The cost after 100 iterations is: 0.6203611406013776
The cost after 200 iterations is: 0.5123234659821594
The cost after 300 iterations is: 0.46677237621933015
The cost after 400 iterations is: 0.3187255789472014
The cost after 500 iterations is: 0.42826666616322456
The cost after 600 iterations is: 0.36422647591323054
The cost after 700 iterations is: 0.5706298604437564
The cost after 800 iterations is: 0.7309174559673725
The cost after 900 iterations is: 0.26898635456817815
The cost after 1000 iterations is: 0.46540333116680943

'The accuracy rate is: 98.00%.'

Code

# train NN where all weights were initialized based on Xavier recommendation
layers_dims = [X.shape[0], 5, 5, 1]
parameters = model(
    X,
    Y,
    layers_dims,
    hidden_layers_activation_fn="tanh",
    initialization_method="xavier",
)

accuracy(X, parameters, Y, "tanh")

The cost after 100 iterations is: 0.6336209080471575
The cost after 200 iterations is: 0.6427985039433041
The cost after 300 iterations is: 0.36738403251144874
The cost after 400 iterations is: 0.47375556172838623
The cost after 500 iterations is: 0.2851099368160619
The cost after 600 iterations is: 0.3806391238429354
The cost after 700 iterations is: 0.29261677834759703
The cost after 800 iterations is: 0.23118565026967375
The cost after 900 iterations is: 0.6721421723051113
The cost after 1000 iterations is: 0.11528517185494602

'The accuracy rate is: 100.00%.'

As shown from applying the four methods, parameters’ initial values play a huge role in achieving low cost values as well as converging and achieve lower training error rates.

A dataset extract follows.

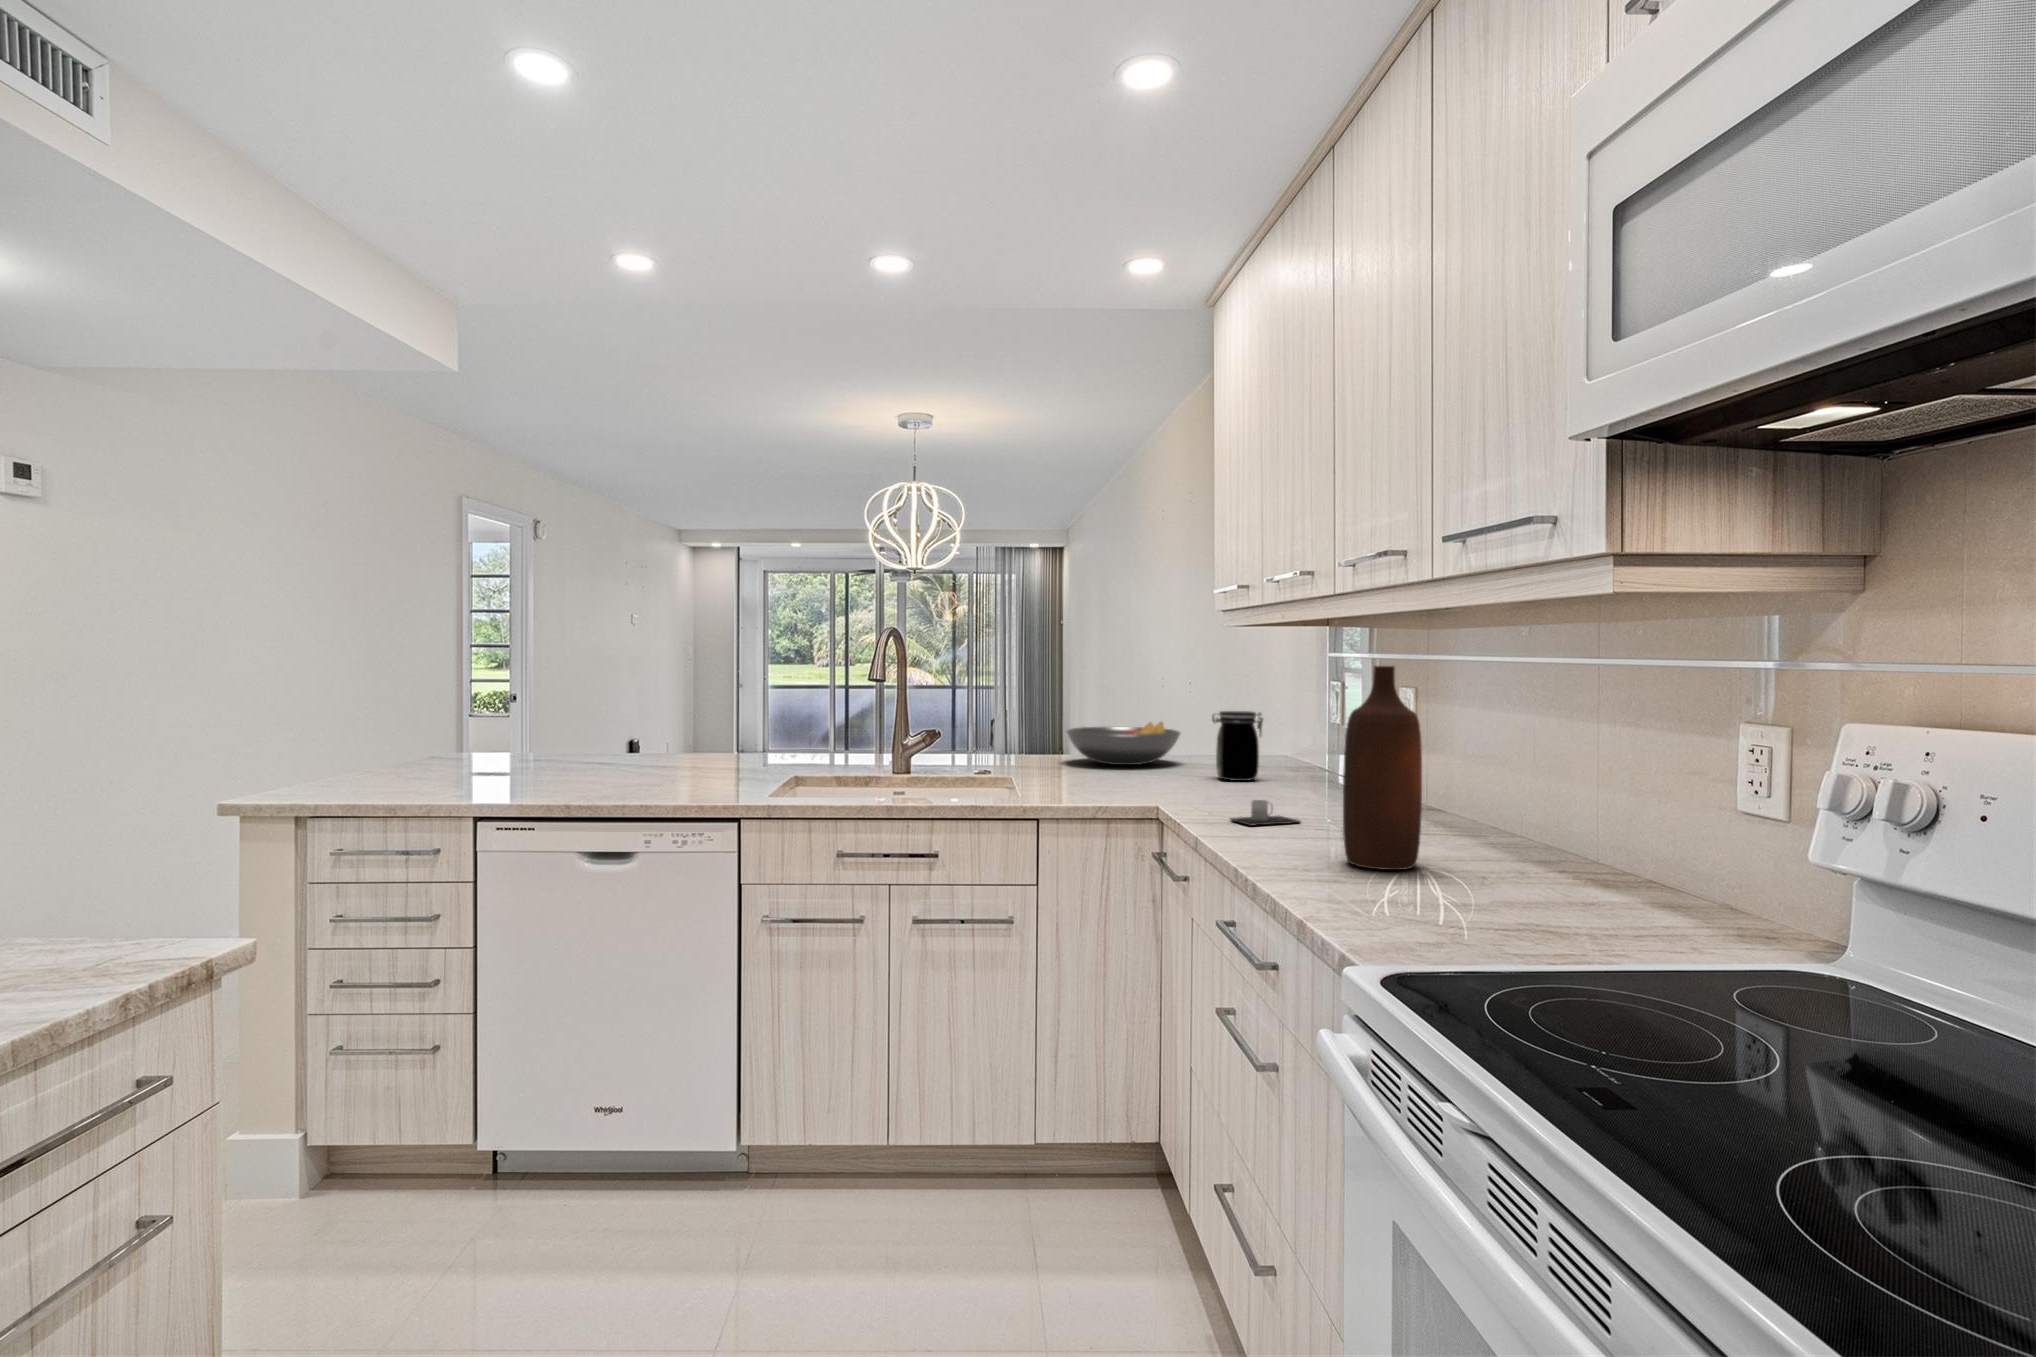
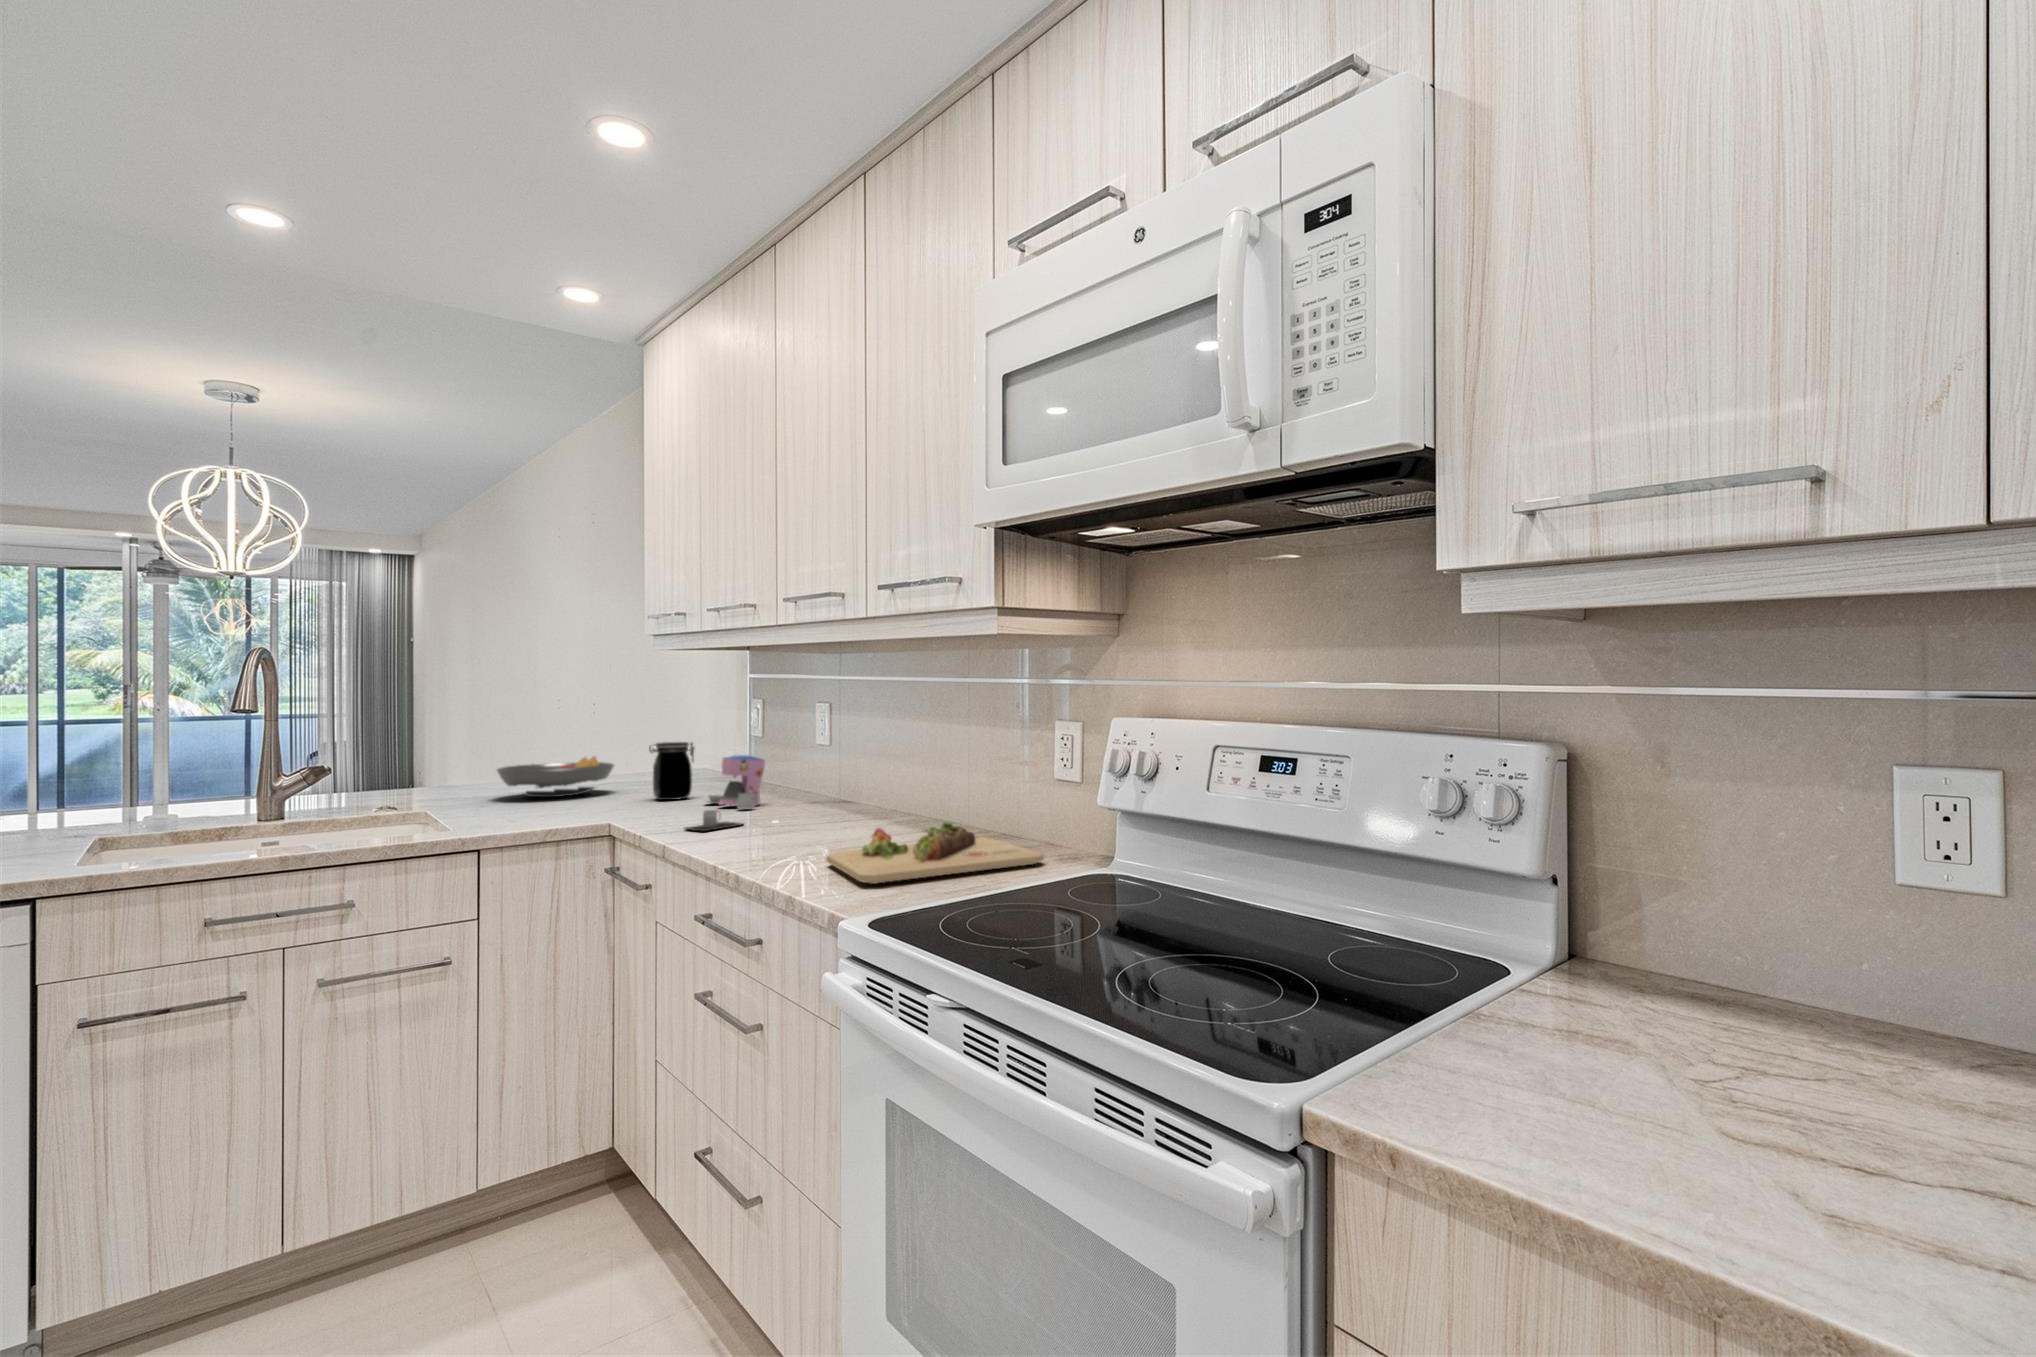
bottle: present [1343,666,1422,870] -> none [794,694,851,850]
coffee maker: none [1268,733,1341,802] -> present [708,755,765,809]
cutting board: none [1371,852,1706,940] -> present [826,821,1044,884]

The same would apply to test error rate if we had test data.

Conclusion

Deep Learning frameworks make it easier to choose between different initialization methods without worrying about implementing it ourselves. Nonetheless, it’s important to understand the critical role initial values of the parameters in the overall performance of the network. Below are some key takeaways:

Well chosen initialization values of weights leads to:
- Speed up convergence of gradient descent.
- Increase the likelihood of gradient descent to find lower training and generalization error rates.
Because we’re dealing with iterative optimization algorithms with non-convex loss function, different initializations lead to different results.
Random initialization is used to break symmetry and make sure different hidden units can learn different things.
Don’t initialize to values that are too large.
Kaiming He (He) initialization works well for neural networks with ReLU activation function.
Xavier initialization works well for neural networks with Hyperbolic Tangent activation function.